**The records**
################
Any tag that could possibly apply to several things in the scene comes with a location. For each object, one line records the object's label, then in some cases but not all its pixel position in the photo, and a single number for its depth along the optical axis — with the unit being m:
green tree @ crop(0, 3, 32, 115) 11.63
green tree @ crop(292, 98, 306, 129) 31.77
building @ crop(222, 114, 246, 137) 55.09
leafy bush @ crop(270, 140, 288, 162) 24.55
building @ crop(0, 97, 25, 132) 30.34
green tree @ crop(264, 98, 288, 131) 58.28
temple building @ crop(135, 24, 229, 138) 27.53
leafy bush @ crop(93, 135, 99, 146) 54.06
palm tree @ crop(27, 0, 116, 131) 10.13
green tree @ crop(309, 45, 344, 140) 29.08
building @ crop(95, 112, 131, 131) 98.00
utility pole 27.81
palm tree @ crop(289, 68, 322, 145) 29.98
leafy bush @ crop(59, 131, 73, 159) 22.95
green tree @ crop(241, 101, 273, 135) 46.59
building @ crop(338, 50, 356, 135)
################
**Required action**
Scan the data above; copy every line where "tree" appears.

**Response box**
green tree @ crop(0, 3, 32, 115) 11.63
green tree @ crop(292, 98, 306, 129) 31.77
green tree @ crop(264, 98, 288, 131) 58.28
palm tree @ crop(27, 0, 116, 131) 10.13
green tree @ crop(309, 45, 344, 140) 29.08
palm tree @ crop(289, 68, 322, 145) 29.98
green tree @ crop(241, 101, 273, 135) 46.59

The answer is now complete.